If you watch commercials for exercise equipment or look up inspirational fitness photos on social media, you will quickly get the impression that the key to getting healthy is to force yourself through impossibly difficult workouts using either space-age technology or the biggest tractor tires you have ever seen.
This vision of fitness has existed since Arnold hit the silver screen, and it has hurt far more people than it has helped.
Here’s why: Many believe that getting fit means doing the intense workouts of movie stars or fitness celebrities. When someone who has struggled with their health in the past has this belief, it’s disheartening. Not only do they feel frustrated by their physical ability, but they often feel ashamed and disheartened. They can feel like they will never get to be healthy because they can’t do the workouts and cannot imagine a future that’s any different from their present.
I have these conversations almost every day, and what I share often surprises clients and coaches.
“Can you do one push-up against a wall a day?”
The response is usually about how they can start doing sets of 10 or 20, and I have to slow them down because I mean, literally, one push-up a day. Just one. Every day.
The Habits of Healthy philosophy is built on the idea that small, gradual change leads to big rewards. It’s accessible. It’s manageable. And it meets you where you are. Yes, strength training and high intensity training have their own set of rewards, but you can unlock a host of benefits doing small exercises over time.

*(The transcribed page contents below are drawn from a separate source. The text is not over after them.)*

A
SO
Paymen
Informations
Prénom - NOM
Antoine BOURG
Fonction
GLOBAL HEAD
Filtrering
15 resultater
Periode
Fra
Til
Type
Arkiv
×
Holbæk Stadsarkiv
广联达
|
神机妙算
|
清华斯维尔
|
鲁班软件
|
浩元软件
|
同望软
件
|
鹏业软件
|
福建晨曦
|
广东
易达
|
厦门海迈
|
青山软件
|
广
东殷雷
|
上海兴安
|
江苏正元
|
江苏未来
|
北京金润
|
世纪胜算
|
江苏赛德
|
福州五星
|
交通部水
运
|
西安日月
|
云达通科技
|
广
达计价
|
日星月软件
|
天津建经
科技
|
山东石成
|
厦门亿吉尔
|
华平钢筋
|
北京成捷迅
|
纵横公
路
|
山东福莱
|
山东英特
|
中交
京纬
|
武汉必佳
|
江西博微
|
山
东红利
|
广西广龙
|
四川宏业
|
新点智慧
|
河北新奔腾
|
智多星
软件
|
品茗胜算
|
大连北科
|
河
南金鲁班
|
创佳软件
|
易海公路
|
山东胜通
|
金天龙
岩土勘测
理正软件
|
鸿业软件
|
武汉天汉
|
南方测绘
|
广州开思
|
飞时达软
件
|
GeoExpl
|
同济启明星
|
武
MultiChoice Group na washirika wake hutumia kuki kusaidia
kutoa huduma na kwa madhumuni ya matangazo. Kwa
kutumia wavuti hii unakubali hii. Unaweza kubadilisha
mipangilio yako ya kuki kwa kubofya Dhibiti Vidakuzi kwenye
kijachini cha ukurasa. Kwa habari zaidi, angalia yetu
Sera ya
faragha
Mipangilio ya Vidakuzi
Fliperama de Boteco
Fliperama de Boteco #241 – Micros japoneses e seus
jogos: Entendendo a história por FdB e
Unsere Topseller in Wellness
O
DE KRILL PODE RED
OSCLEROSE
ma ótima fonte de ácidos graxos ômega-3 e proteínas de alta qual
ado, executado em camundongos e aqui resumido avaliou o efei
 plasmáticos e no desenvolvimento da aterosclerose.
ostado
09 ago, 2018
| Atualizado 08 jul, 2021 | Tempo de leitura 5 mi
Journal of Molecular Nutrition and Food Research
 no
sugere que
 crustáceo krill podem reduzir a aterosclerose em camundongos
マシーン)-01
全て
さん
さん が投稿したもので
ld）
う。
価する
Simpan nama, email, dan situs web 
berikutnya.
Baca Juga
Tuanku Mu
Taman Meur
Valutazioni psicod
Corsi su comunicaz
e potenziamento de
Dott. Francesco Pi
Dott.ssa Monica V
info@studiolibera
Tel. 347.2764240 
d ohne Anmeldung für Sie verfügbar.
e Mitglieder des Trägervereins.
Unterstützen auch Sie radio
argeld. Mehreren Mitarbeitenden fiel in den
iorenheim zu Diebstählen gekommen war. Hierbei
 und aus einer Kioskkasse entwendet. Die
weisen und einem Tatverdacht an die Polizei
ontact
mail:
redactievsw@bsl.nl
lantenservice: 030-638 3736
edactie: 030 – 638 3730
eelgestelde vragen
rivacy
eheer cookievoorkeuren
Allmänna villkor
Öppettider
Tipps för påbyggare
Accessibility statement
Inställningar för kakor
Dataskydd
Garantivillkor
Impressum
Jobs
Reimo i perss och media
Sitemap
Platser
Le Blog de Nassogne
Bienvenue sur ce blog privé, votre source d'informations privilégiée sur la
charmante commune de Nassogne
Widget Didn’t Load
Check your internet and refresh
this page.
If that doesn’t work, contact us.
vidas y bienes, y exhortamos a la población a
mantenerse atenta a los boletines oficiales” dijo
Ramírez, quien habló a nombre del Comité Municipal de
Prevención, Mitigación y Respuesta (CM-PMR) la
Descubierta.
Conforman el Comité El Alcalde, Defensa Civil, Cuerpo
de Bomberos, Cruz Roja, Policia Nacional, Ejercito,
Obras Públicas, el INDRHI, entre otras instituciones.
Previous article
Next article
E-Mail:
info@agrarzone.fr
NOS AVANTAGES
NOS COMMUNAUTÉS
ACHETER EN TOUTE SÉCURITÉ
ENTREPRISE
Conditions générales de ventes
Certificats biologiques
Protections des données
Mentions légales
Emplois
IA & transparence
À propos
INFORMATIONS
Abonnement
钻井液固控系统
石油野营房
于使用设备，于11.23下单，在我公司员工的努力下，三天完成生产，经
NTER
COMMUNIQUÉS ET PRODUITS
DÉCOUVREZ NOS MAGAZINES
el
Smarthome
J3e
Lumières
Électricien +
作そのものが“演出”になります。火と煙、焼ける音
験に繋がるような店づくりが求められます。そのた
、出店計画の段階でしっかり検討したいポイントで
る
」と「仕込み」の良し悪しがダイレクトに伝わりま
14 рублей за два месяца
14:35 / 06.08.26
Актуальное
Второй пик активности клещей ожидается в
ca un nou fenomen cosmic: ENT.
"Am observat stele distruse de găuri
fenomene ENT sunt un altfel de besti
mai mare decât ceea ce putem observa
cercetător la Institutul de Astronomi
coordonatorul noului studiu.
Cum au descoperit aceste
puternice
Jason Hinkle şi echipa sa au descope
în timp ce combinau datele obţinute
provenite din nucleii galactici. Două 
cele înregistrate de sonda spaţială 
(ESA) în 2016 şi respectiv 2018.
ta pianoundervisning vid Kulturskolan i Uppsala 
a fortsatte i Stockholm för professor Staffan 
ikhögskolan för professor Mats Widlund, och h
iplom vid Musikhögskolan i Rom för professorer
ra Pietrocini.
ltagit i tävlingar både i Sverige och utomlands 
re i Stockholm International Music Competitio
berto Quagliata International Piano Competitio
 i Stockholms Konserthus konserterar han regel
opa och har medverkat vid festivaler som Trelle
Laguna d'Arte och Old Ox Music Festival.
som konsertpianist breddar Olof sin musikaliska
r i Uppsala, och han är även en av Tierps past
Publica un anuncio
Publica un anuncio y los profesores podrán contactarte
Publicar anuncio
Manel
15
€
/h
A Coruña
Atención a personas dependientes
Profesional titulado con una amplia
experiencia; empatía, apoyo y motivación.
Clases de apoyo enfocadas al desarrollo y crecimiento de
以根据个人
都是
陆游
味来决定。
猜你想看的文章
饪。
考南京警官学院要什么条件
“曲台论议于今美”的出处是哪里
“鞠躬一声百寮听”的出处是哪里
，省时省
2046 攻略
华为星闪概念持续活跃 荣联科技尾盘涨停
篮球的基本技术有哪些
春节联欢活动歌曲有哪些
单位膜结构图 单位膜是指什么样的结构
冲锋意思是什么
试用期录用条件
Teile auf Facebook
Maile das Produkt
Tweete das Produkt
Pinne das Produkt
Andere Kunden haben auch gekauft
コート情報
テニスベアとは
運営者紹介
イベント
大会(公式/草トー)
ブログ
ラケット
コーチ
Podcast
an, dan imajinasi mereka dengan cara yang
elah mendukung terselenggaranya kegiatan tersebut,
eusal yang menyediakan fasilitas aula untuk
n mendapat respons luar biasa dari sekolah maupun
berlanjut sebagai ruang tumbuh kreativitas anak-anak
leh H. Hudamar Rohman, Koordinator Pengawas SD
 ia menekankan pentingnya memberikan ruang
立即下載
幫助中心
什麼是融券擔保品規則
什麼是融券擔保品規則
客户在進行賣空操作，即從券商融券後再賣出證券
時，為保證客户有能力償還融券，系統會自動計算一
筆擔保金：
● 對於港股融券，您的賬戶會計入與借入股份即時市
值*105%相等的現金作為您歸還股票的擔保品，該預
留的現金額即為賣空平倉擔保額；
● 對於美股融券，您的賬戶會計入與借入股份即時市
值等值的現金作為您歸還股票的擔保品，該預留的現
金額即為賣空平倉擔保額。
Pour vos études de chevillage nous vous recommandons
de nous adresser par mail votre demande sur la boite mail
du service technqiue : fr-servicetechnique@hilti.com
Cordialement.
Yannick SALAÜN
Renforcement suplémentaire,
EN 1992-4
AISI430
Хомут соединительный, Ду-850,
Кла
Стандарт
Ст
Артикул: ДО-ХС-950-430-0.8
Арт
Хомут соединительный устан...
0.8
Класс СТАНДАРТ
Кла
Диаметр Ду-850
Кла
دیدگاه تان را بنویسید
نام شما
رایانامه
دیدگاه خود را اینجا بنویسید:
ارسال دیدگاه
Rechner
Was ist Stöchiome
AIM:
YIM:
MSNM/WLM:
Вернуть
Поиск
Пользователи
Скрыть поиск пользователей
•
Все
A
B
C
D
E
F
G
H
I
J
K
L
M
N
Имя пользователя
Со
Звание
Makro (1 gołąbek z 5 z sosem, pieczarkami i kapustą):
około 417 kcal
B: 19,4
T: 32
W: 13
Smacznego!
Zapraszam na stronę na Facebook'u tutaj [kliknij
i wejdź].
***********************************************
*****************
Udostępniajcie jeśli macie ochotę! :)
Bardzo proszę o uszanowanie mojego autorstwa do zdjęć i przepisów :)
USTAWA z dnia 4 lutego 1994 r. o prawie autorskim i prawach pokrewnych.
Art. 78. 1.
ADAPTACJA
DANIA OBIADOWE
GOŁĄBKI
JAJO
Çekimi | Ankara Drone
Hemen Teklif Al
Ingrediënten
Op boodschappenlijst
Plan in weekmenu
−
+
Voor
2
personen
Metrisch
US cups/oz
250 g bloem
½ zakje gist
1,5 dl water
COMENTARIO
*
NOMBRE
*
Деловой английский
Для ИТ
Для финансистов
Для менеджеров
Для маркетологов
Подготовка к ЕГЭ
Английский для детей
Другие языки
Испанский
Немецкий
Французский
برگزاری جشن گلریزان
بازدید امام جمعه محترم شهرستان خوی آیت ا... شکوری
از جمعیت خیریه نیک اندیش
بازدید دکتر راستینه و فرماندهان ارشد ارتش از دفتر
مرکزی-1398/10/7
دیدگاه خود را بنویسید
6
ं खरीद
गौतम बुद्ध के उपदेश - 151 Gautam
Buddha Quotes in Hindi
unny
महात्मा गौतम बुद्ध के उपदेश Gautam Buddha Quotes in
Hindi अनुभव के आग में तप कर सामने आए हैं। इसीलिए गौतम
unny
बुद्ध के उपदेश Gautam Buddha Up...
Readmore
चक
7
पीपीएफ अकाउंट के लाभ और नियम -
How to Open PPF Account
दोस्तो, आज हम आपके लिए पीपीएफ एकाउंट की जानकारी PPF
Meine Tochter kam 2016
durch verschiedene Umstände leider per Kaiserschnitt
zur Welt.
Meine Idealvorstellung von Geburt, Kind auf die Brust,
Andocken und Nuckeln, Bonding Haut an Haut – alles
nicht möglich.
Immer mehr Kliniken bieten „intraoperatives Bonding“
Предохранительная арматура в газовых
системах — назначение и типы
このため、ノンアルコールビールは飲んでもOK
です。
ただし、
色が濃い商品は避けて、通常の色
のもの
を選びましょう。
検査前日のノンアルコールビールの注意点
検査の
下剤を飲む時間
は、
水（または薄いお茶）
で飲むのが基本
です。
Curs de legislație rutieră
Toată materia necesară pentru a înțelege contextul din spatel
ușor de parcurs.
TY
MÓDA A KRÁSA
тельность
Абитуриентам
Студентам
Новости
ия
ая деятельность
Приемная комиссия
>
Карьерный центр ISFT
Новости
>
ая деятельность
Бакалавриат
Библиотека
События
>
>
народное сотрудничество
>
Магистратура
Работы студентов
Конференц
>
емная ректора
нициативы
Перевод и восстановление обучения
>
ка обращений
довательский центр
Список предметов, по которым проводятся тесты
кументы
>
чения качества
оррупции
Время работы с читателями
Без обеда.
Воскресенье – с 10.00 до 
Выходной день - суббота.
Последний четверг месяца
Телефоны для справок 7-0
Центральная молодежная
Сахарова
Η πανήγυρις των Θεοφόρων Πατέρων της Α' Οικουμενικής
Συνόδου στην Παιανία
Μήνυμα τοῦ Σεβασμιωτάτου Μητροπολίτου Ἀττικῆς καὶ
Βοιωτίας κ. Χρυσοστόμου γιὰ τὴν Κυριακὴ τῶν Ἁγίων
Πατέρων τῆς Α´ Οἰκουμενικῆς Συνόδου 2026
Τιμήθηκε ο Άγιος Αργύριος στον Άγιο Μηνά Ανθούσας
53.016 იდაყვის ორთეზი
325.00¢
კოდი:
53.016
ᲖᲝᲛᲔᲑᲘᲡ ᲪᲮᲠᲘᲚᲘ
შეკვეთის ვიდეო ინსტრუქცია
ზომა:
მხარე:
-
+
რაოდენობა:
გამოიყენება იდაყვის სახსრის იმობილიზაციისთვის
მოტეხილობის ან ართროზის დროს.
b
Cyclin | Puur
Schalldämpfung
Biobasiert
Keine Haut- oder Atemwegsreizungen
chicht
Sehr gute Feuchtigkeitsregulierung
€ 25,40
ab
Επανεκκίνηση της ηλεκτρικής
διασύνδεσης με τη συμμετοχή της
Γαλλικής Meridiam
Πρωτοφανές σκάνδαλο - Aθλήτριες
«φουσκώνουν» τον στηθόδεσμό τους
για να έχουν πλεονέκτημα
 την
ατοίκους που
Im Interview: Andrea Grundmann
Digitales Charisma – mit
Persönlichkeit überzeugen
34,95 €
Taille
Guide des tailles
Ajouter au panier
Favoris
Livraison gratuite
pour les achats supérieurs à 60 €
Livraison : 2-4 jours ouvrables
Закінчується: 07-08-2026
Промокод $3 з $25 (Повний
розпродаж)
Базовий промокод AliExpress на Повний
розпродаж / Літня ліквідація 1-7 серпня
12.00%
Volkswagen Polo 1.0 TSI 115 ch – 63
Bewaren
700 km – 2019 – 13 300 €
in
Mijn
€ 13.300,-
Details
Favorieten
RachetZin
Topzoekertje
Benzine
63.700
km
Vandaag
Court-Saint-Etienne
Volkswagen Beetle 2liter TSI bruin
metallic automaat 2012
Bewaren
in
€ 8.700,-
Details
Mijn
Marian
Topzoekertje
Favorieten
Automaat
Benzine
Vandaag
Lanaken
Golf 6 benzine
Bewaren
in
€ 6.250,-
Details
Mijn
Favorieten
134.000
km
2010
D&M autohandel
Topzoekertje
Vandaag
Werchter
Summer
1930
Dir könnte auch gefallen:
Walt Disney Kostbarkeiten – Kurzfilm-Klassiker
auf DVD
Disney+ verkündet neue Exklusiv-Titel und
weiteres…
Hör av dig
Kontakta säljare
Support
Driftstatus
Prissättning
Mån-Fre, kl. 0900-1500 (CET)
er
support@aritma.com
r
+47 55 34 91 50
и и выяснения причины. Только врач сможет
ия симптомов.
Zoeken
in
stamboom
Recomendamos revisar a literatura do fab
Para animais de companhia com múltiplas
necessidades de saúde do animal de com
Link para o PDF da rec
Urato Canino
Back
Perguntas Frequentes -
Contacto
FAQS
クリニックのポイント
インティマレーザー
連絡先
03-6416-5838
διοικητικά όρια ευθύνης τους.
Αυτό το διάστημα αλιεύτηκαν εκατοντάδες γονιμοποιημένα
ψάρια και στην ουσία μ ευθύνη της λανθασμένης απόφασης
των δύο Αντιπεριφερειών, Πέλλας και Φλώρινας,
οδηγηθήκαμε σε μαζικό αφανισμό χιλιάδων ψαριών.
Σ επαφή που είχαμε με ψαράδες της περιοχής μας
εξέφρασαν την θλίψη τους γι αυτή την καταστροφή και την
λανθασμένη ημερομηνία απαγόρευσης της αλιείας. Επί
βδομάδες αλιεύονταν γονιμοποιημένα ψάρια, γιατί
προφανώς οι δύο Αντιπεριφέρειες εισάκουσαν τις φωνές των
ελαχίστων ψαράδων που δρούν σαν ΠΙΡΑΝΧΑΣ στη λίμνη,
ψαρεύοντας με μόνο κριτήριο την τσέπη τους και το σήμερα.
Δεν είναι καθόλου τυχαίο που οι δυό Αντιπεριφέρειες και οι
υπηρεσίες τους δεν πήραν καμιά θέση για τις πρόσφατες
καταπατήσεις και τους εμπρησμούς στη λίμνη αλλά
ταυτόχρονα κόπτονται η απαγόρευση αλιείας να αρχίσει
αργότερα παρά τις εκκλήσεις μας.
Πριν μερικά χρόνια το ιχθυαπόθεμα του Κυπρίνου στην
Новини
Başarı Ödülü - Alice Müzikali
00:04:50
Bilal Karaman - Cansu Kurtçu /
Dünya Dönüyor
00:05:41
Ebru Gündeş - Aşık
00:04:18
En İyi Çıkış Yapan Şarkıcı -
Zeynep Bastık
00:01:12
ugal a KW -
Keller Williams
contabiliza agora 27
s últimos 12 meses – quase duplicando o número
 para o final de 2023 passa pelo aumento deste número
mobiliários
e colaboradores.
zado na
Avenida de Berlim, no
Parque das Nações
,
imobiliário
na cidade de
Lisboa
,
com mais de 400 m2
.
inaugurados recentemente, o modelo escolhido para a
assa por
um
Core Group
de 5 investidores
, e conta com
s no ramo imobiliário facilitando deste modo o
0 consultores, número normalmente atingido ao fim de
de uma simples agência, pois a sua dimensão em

Can you do one push-up a day? Of course you can. By the end of a month, you will be closer to building a meaningful exercise habit and will have done at least 30 more push-ups then you would have otherwise. If you keep that habit going, you will get stronger, more confident, and you’ll start to do more, but as long as you always do one–especially in the beginning–you win. That’s a monumental step forward that you should celebrate.
And your daily life is full of little places where you can add extra movement without heading to the gym. For example, you could:
- Take the long way back to your cubicle whenever you take a water break or go to a meeting.
- Stand when you take a phone call, at least once a day.
- Walk up and down your stairs one extra time before you leave for work.
None of these should sound like an intense training session, and that’s the point. Every extra calorie counts, and something as small as a few extra steps a day is actually pretty significant when it comes to your health. The movement itself helps you to fight disease, and the habits you build in these moments put you on the path to stronger habits in the future.
Don’t lose hope. You can do one push-up a day. Start there, and know that there is a whole community of people rooting you on.